**Data for review**

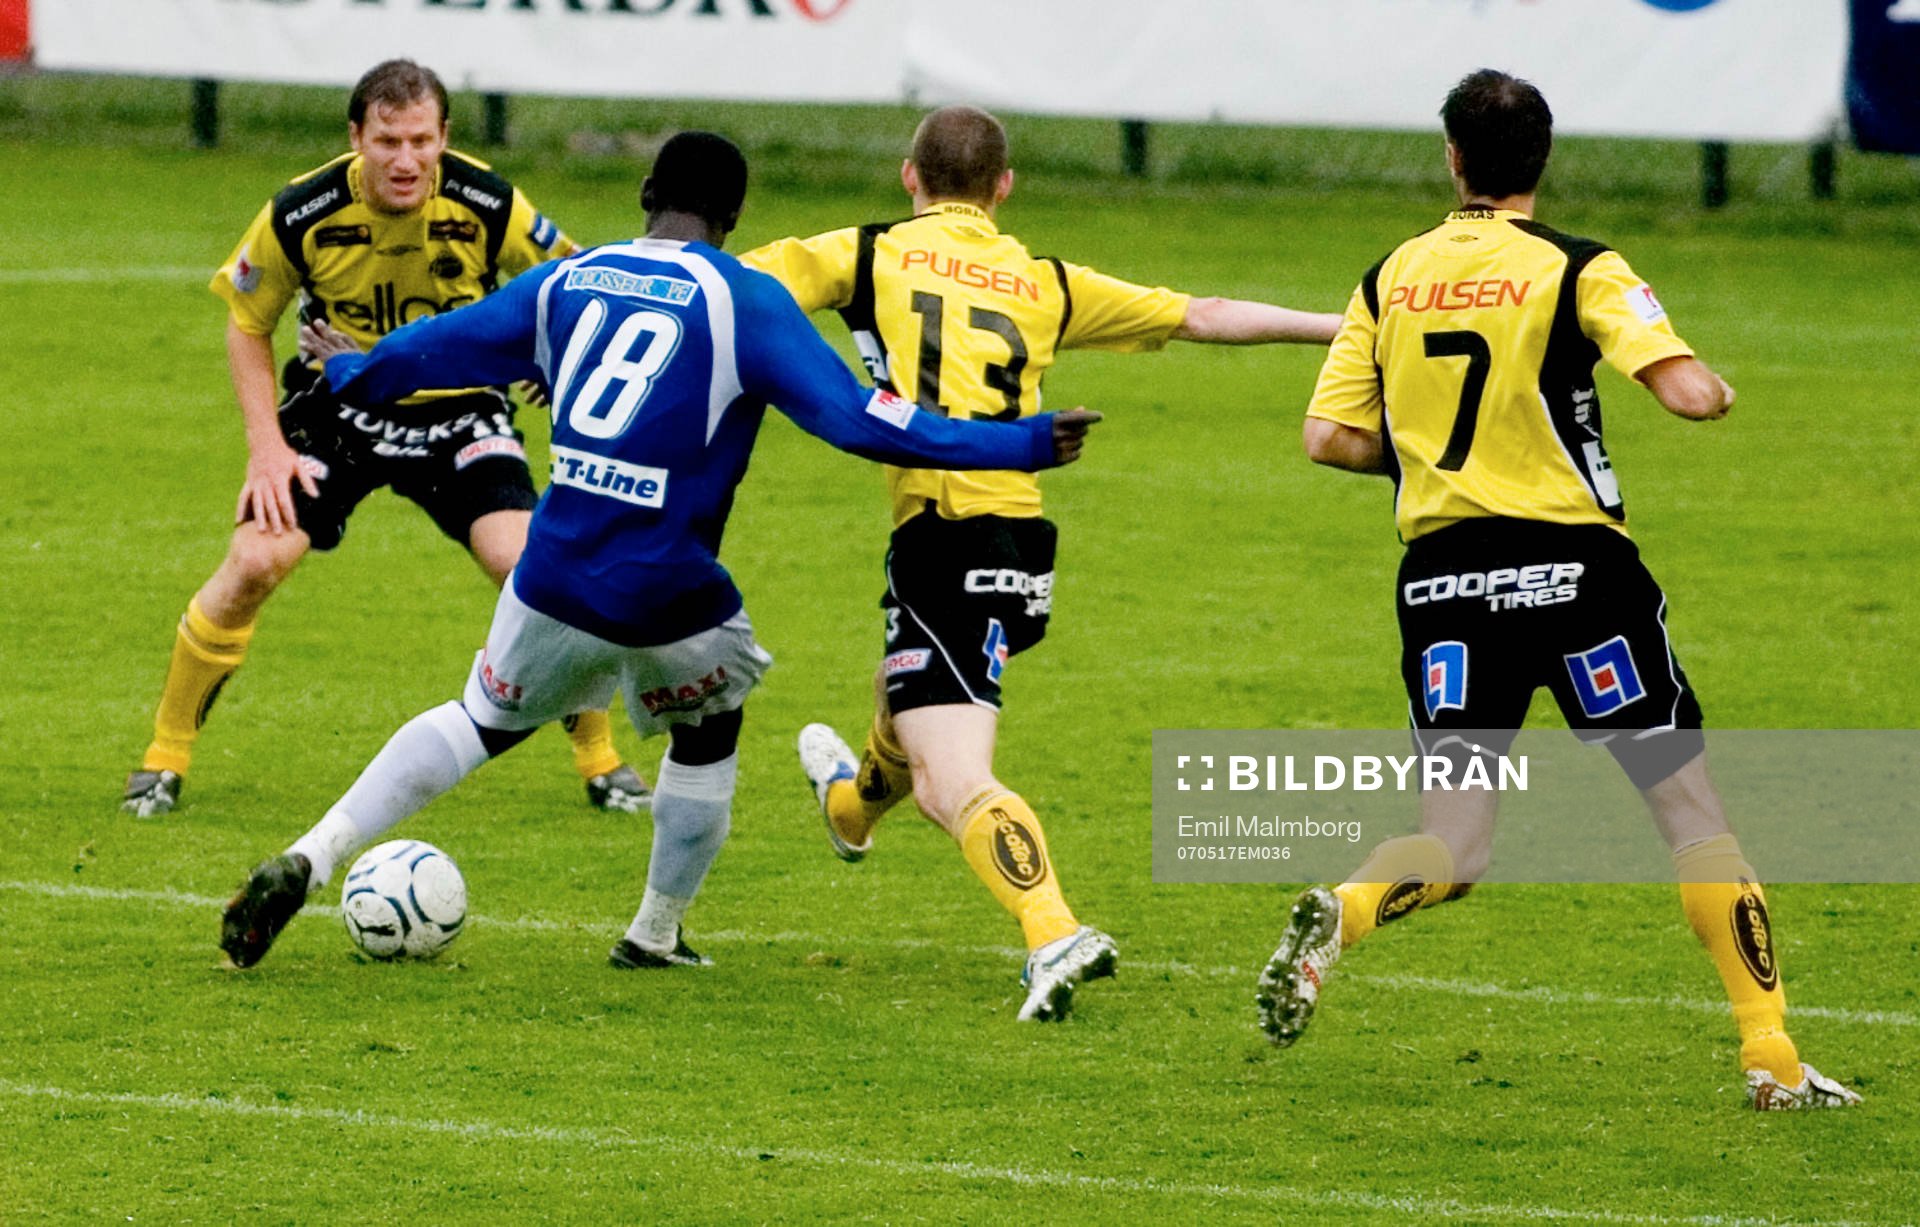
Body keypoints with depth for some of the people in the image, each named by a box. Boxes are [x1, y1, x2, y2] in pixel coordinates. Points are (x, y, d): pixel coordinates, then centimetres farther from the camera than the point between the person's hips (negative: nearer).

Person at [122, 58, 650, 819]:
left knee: (526, 567, -18)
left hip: (459, 408, 0)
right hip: (339, 406, 0)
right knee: (253, 564, -16)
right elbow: (246, 323, -3)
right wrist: (267, 444, -10)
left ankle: (600, 759, 3)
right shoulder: (301, 215, -20)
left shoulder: (488, 206, -21)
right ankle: (164, 760, 2)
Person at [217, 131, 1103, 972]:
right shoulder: (746, 303, -7)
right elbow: (857, 418, -13)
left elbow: (437, 346, 19)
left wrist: (349, 374, 40)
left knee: (480, 724, 22)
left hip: (553, 579, 4)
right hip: (669, 601, -4)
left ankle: (307, 861, 8)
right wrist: (1023, 444, -10)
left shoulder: (567, 280, 6)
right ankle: (655, 938, 33)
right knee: (706, 740, 25)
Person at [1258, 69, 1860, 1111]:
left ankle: (1339, 913, -27)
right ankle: (1772, 1058, 6)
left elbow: (1328, 437, 5)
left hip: (1440, 576, 3)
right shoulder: (1578, 270, -5)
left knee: (1453, 848, 6)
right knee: (1689, 804, 8)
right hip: (1571, 562, -3)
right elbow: (1688, 393, -15)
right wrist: (1719, 391, 8)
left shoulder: (1391, 279, 7)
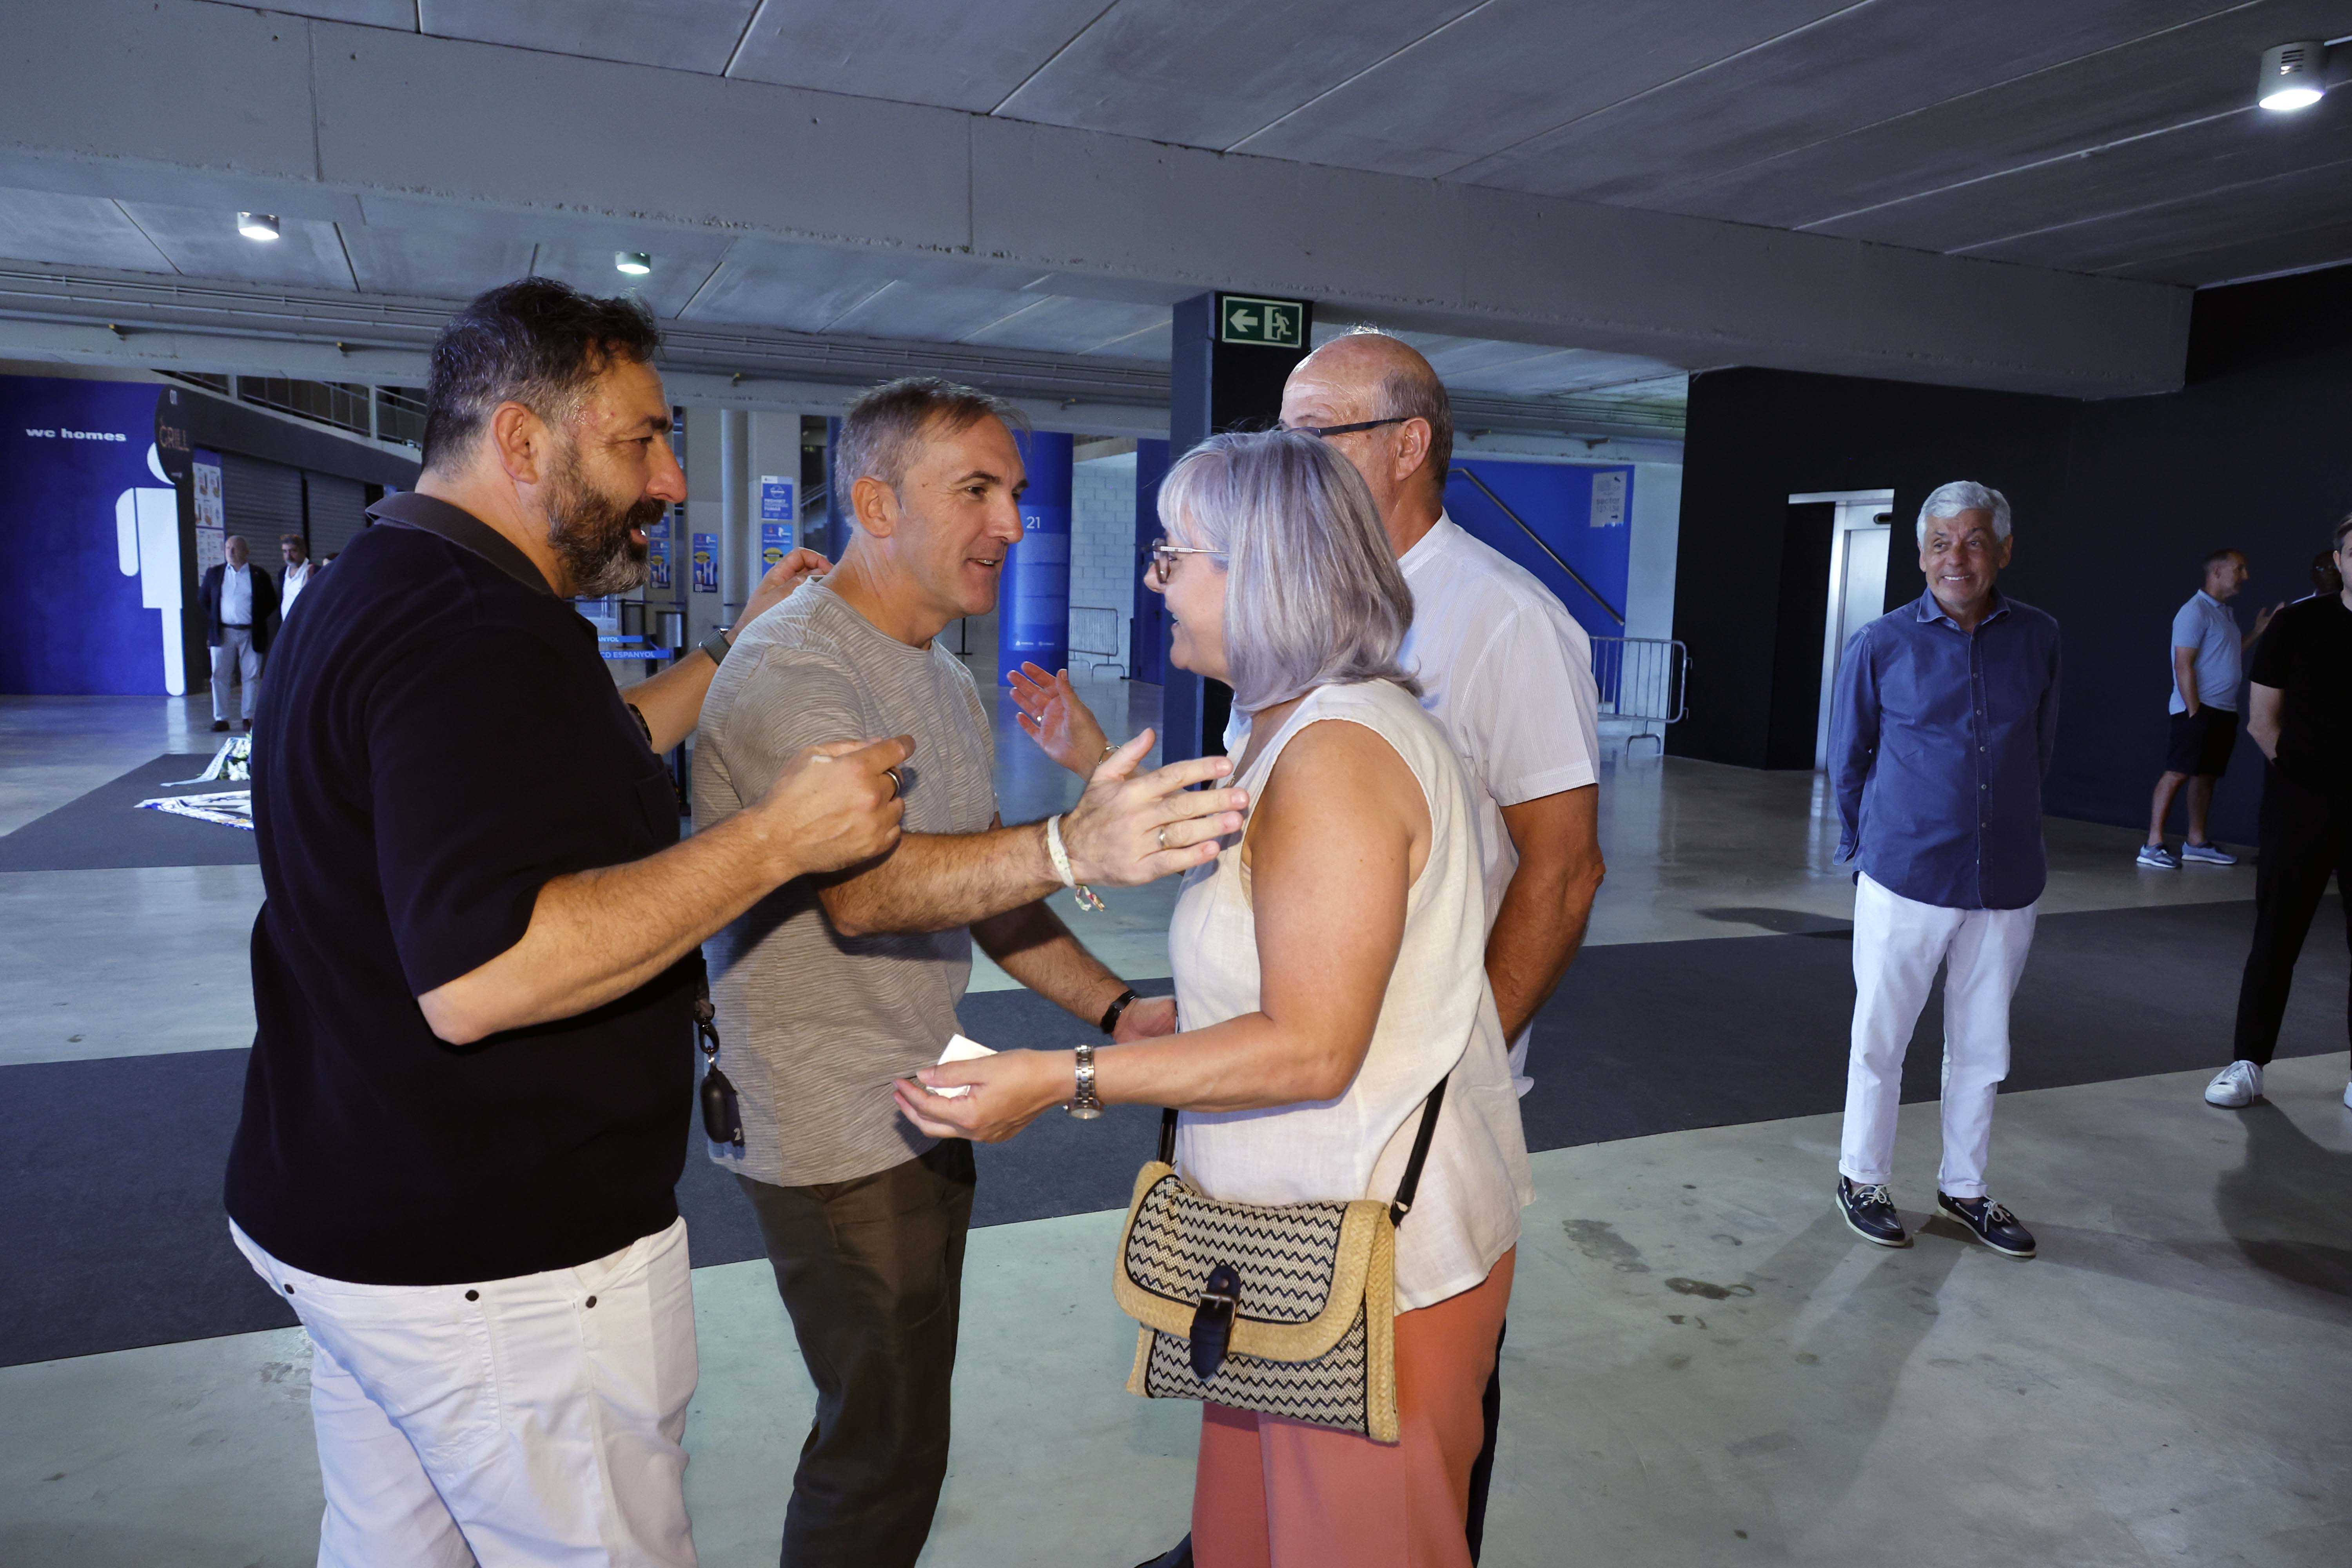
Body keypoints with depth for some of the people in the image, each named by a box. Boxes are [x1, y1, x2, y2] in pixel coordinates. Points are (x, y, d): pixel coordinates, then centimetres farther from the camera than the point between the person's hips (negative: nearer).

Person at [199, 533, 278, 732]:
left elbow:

**Task instructions**
Update all of the entries above, replacing every occurrence of "pixel coordinates" with "image coordinates" and leaving everything else unchanged. Omit the pictures from your answer.

**Finished task**
Body keypoints with depth for some of the people in the image, each named by a box. Boxes are [x1, y1, x2, y2] in image coordinates. Points are (x, y, d): image coordinates, then centimetres farther from the camera than the point between the person's hips (negative: nearer).

Person at [122, 58, 650, 819]:
left knee: (526, 567, -18)
left hip: (459, 408, 0)
right hip: (339, 406, 0)
right knee: (253, 564, -16)
right elbow: (246, 323, -3)
right wrist: (267, 444, -10)
left ankle: (600, 759, 3)
right shoulder: (301, 215, -20)
left shoulder: (488, 206, -21)
right ankle: (164, 760, 2)
Person at [217, 131, 1103, 972]:
right shoulder: (746, 303, -7)
right elbow: (857, 418, -13)
left elbow: (437, 346, 19)
left wrist: (349, 374, 40)
left knee: (480, 724, 22)
left hip: (553, 579, 4)
right hip: (669, 601, -4)
left ankle: (307, 861, 8)
right wrist: (1023, 444, -10)
left shoulder: (567, 280, 6)
right ankle: (655, 938, 33)
right knee: (706, 740, 25)
Person at [1258, 69, 1860, 1111]:
left ankle: (1339, 913, -27)
right ankle: (1772, 1058, 6)
left elbow: (1328, 437, 5)
left hip: (1440, 576, 3)
right shoulder: (1578, 270, -5)
left knee: (1453, 848, 6)
right knee: (1689, 804, 8)
right hip: (1571, 562, -3)
right elbow: (1688, 393, -15)
right wrist: (1719, 391, 8)
left shoulder: (1391, 279, 7)
Body keypoints with depth for some of the people in the image, each named by a box. Boxes are [x1, y1, x2, y2] in image coordinates. Points are (x, y, d): image coordinates, then centimetres farther from the camera than the point between the person's hips (negative: nearer).

Person at [199, 533, 278, 732]:
left elbow:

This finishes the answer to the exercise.